To generate PDF successfully we need to make sure resources requested by the page are accessible to the page
There are two ways to do it:
- Make resources available on the
example.com
. - Expose our development server to the network, so it is accessible from
example.com
(this is similar to running app in production, and we will cover this topic below).
We will not cover first option here because it is not really related to the PDF export server configuration, but second option is. PDF export server can host resources specifically to make them accessible to the puppeteer page. To host them we need to start server with a special flag pointing to the directory where resources are stored:
~/server$ ls -l ~/app-resources
total 512
drwxr-xr-x 1 user user 512 May 15 00:00 ./
drwxr-xr-x 1 user user 512 May 15 00:00 ../
-rw-r--r-- 1 user user 512 May 15 00:00 app.css
drwxr-xr-x 1 user user 512 May 15 00:00 fonts/
~/server$ node src/server.js -r ~/app-resources
Access-Control-Allow-Origin: *
Http server started on port 8081
Now we need to replace origin in the HTML passed to the server. We can do that by setting translateURLsToAbsolute to our server address:
new Grid({
features : {
pdfExport : {
exportServer : 'http://example.com:8081',
translateURLsToAbsolute : 'http://example.com:8081/resources'
}
}
})
With this config HTML will have urls replaced:
<html>
<head>
<link rel="stylesheet" href="http://example.com:8081/resources/app.css">
</head>
<body>
</body>
</html>
Given page uses address available from example.com
, style would be loaded correctly:
─────────── localhost ───────────────┐ ┌──────────────────── example.com ──────────────────────────────────────────
│ │
browser web server (localhost) │ │ PDF export server (example.com:8081) puppeteer page
│ │ │ │ │ │
│ POST request with index.html │ │ │ │
│───────────│─────────────────────│─//─│──────────────────>│ │
│ │ │ │ │ Server creates page and puts index.html │
│ │ │ │ │─────────────────────────────────────────────────────────>│
│ │ │ │ │ GET http://example.com:8081/resources/app.css │
│ │ │ │ │<─────────────────────────────────────────────────────────│
│ │ │ │ │ app.css │
│ │ │ │ │─────────────────────────────────────────────────────────>│
│ │ │ │ │ GET http://example.com:8081/resources/fonts/myfont.woff2 │
│ │ │ │ │<─────────────────────────────────────────────────────────│
│ │ │ │ │ myfont.woff2 │
│ │ │ │ │─────────────────────────────────────────────────────────>│
│ │ │ │ │ (PDF passed from puppeteer to the server) │
│ │ │ │ │<─────────────────────────────────────────────────────────│
│ POST response with generated PDF│ as │payload │ │
│<──────────│─────────────────────│─//─│───────────────────│ │
─────────────────────────────────────┘ └───────────────────────────────────────────────────────────────────────────
Now we only need to make sure resources available to the PDF export server are up-to-date.
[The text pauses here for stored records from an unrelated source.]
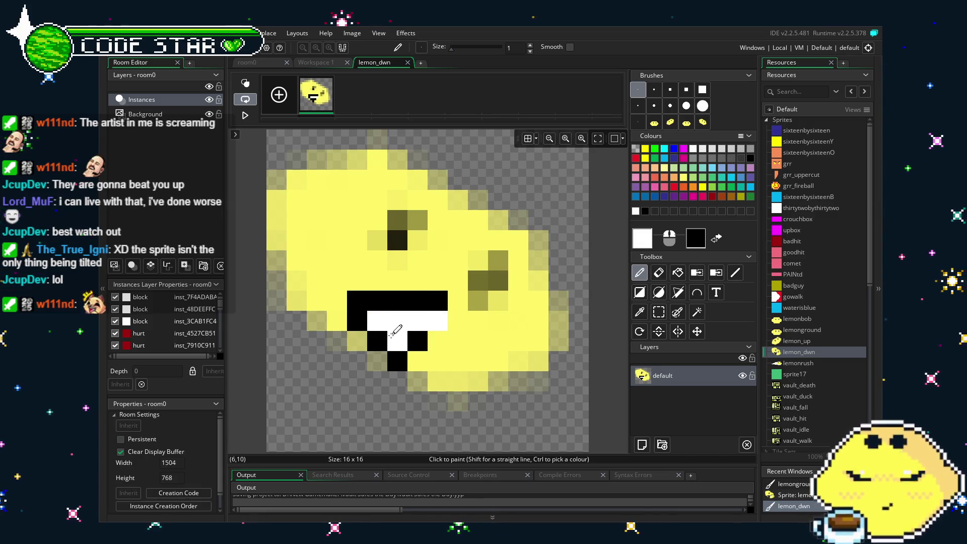
left_click(437, 301, "ctrl")
left_click(457, 321)
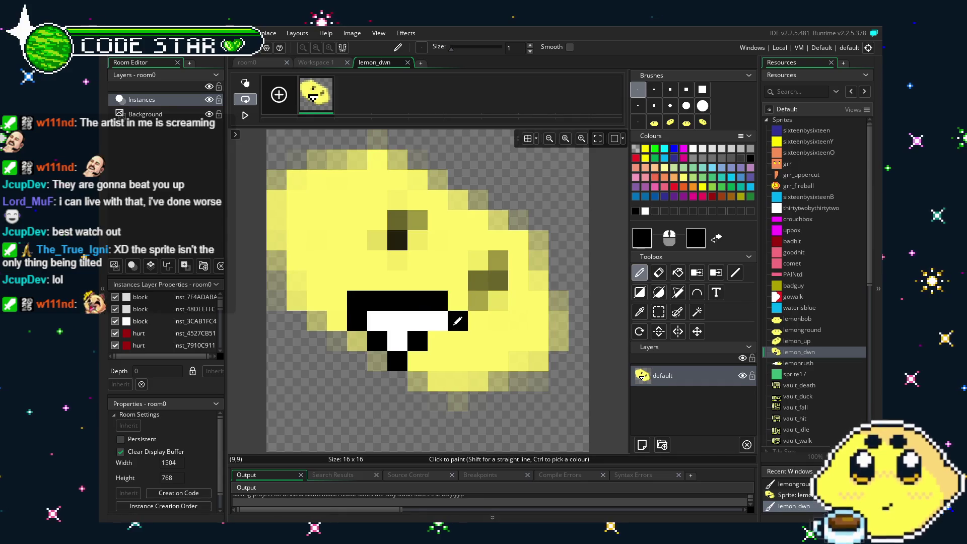
left_click(437, 341)
left_click(457, 301)
left_click(437, 321, "ctrl")
left_click(418, 341)
left_click(437, 341, "ctrl")
left_click(417, 361)
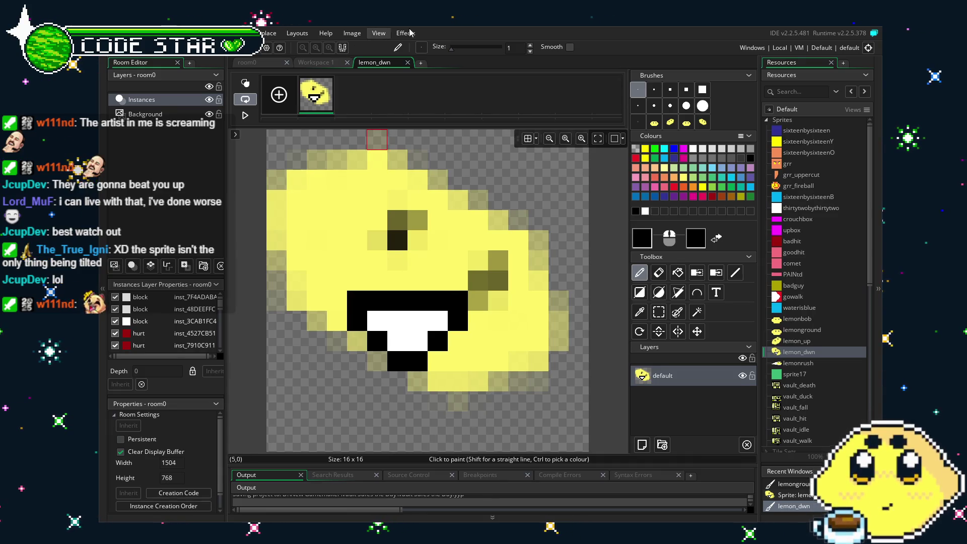
left_click(408, 63)
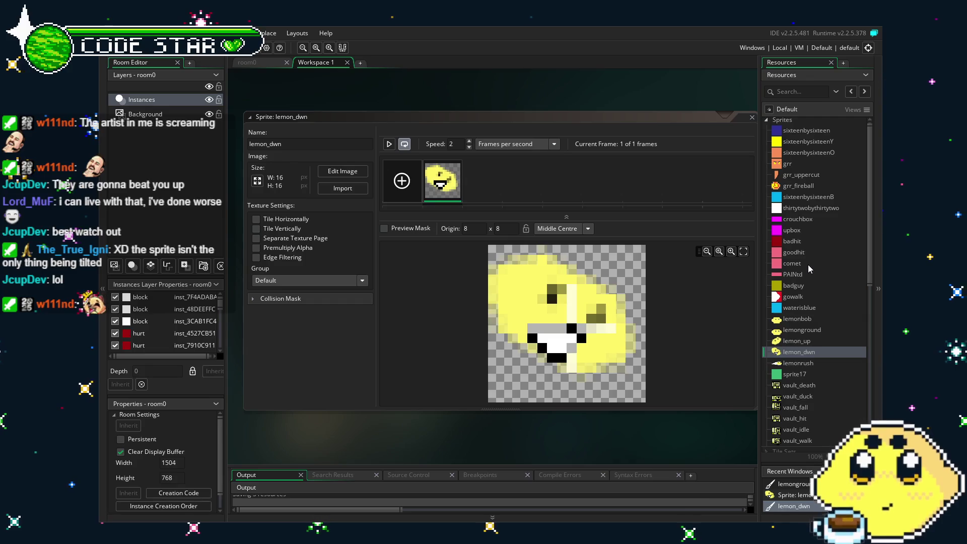
scroll(803, 265, "down", 3)
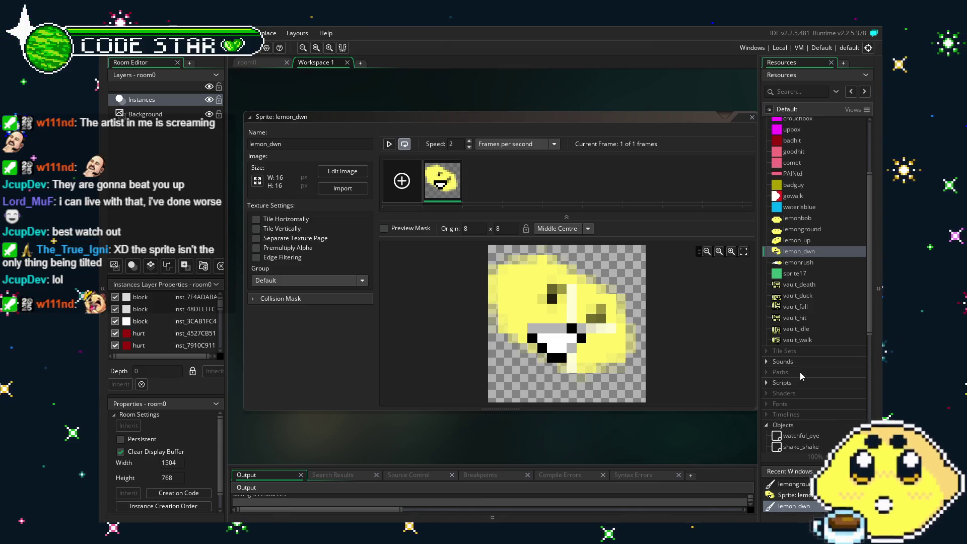
mouse_move(616, 438)
left_mouse_down()
mouse_move(563, 434)
mouse_move(579, 436)
left_mouse_up()
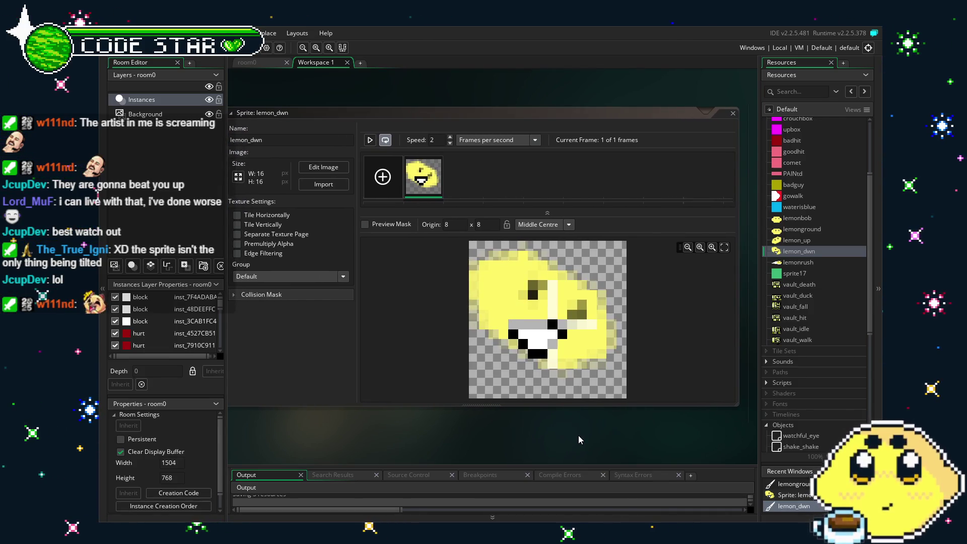
scroll(799, 376, "down", 7)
Assume we have deployed our app to the production.org
and don't want to host resources from the PDF export server too.
App is in accessible globally, there are active users and everything works like charm. If users can see them, PDF
export server should see them too, right? Wrong. Because our production server is safe and secure, it uses CORS and CSP
headers which effectively block export server from using them. Let's dive into details.
Assume we've configured web server to be strict and set these headers:
Content-Security-Policy: default-src 'self'
Access-Control-ALlow-Origin: http://production.org
In our production app we used this config for the Grid:
new Grid({
features : {
pdfExport : {
exportServer : 'http://example.com:8081',
translateURLsToAbsolute : 'http://production.org/app'
}
}
})
So when we export we send the following HTML to the server:
<html>
<head>
<link rel="stylesheet" href="http://production.org/app/app.css">
</head>
<body>
</body>
</html>
Let's see requests
┌──────────────────── example.com ──────────────────────────────────────────
│
browser web server (production.org) │ PDF export server (example.com:8081) puppeteer page
│ │ │ │ │
│ POST request with index.html │ │ │
│───────────│─────────────────────────│──────────────────>│ │
│ │ │ │ Server creates page and puts index.html │
│ │ │ │─────────────────────────────────────────────────────────>│
│ │ │ │ GET http://production.org/app/app.css │
│ │<────────────────────────│───────────────────│──────────────────────────────────────────────────────────│
│ │ app.css │ │ │
│ │ ────────────────────────│───────────────────│─────────────────────────────────────────────────────────>│
│ │ │ │ GET http://production.org/app/fonts/myfont.woff2 │
│ │<────────────────────────│───────────────────│──────────────────────────────────────────────────────────│
│ │ myfont.woff2 │ │ │
│ │ ────────────────────────│───────────────────│─────────────────────────────────────────────────────────>│
│ │ │ │ (PDF passed from puppeteer to the server) │
│ │ │ │<─────────────────────────────────────────────────────────│
│ POST response with generated PDF as │payload │ │
│<──────────│─────────────────────────│───────────────────│ │
└───────────────────────────────────────────────────────────────────────────
But our PDF looks incorrect again, no styles and fonts are applied. Why? Because puppeteer page does not have origin. That's right, server creates page with no address (origin) and puts HTML content directly to it. So when browser checks security headers it realizes page is not allowed to use those resources.
We need to set page origin. We can do it by providing
clientUrl. It is a URL that
puppeteer navigates to before replacing page content with our index.html
. From server's point of view page is not a
regular client which is browsing http://production.org/app
Of course, we can let PDF export server to have a local copy of resources like in the scenario with local web server and remove export server.